Limitations & Future Work

  • Inference overhead scales linearly with pondering steps (\(s\) steps require \(s+1\) full forward passes), which is unfriendly to latency-sensitive applications.
  • The combination with CoT remains unexplored — whether pondering models yield additional gains after RL or CoT fine-tuning is an open question.
  • The number of pondering steps \(s\) is fixed at both training and inference time; adaptive step counts that dynamically adjust based on problem difficulty could be more efficient.
  • Pondering increases per-step computation during training, slowing overall training speed; although FLOPs efficiency improves, wall-clock time is not discussed in detail.
  • Validation is currently limited to the Pile dataset; evaluation across more diverse data distributions and modalities would be valuable.
  • vs.

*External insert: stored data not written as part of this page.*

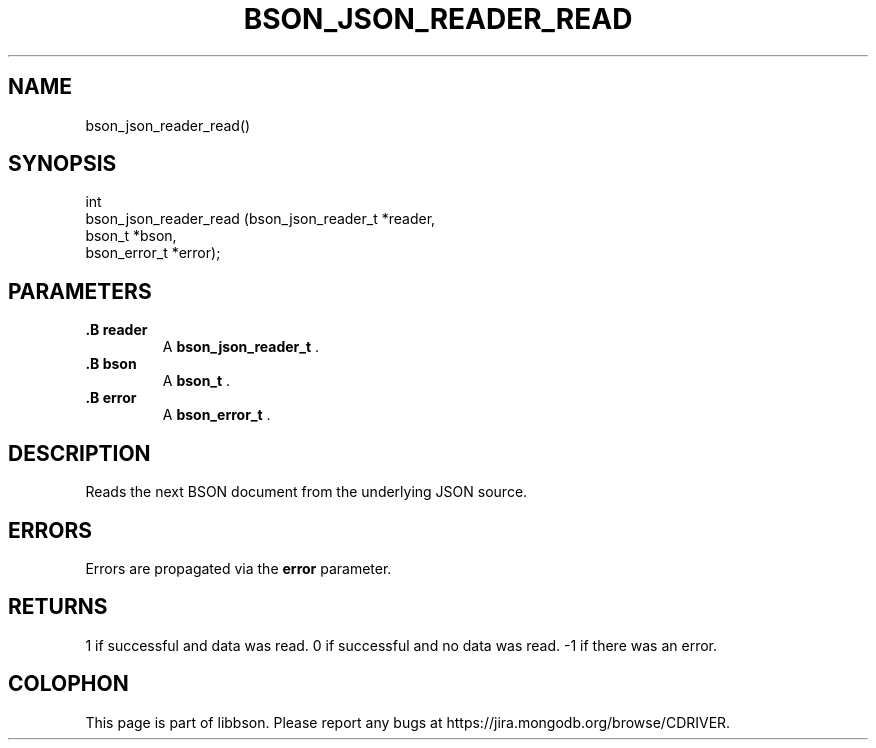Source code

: .\" This manpage is Copyright (C) 2014 MongoDB, Inc.
.\" 
.\" Permission is granted to copy, distribute and/or modify this document
.\" under the terms of the GNU Free Documentation License, Version 1.3
.\" or any later version published by the Free Software Foundation;
.\" with no Invariant Sections, no Front-Cover Texts, and no Back-Cover Texts.
.\" A copy of the license is included in the section entitled "GNU
.\" Free Documentation License".
.\" 
.TH "BSON_JSON_READER_READ" "3" "2014-06-26" "libbson"
.SH NAME
bson_json_reader_read()
.SH "SYNOPSIS"

.nf
.nf
int
bson_json_reader_read (bson_json_reader_t *reader,
                       bson_t             *bson,
                       bson_error_t       *error);
.fi
.fi

.SH "PARAMETERS"

.TP
.B .B reader
A
.BR bson_json_reader_t
\&.
.LP
.TP
.B .B bson
A
.BR bson_t
\&.
.LP
.TP
.B .B error
A
.BR bson_error_t
\&.
.LP

.SH "DESCRIPTION"

Reads the next BSON document from the underlying JSON source.

.SH "ERRORS"

Errors are propagated via the
.B error
parameter.

.SH "RETURNS"

1 if successful and data was read. 0 if successful and no data was read. -1 if there was an error.


.BR
.SH COLOPHON
This page is part of libbson.
Please report any bugs at
\%https://jira.mongodb.org/browse/CDRIVER.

CoT / o1 / R1: CoT generates reasoning chains in discrete space; PonderLM iteratively refines representations in continuous space. The former requires labeled data or RL; the latter is purely self-supervised.
  • vs. Universal Transformer (Dehghani et al.): Universal Transformers allow variable-depth computation (different numbers of layers per token); PonderLM allows multiple iterations of the same full model. The intuitions are related but the mechanisms differ.
  • vs. PonderNet (Banino et al.): PonderNet learns when to halt computation (adaptive halting); PonderLM uses a fixed number of steps but retains richer information through continuous embeddings.
  • Inspiration: The pondering mechanism could be extended to multimodal settings — mixed pondering over visual and text tokens may enable implicit cross-modal reasoning.

Rating

  • Novelty: ⭐⭐⭐⭐⭐ — The continuous-space pondering mechanism is an entirely novel approach that opens a third scaling axis.
  • Experimental Thoroughness: ⭐⭐⭐⭐ — Three architectures, 9 downstream tasks, and rigorous scaling curves.
  • Writing Quality: ⭐⭐⭐⭐ — Intuitive explanations and clear pseudocode.
  • Value: ⭐⭐⭐⭐⭐ — Proposes a new computational scaling paradigm that is orthogonal to and composable with existing approaches.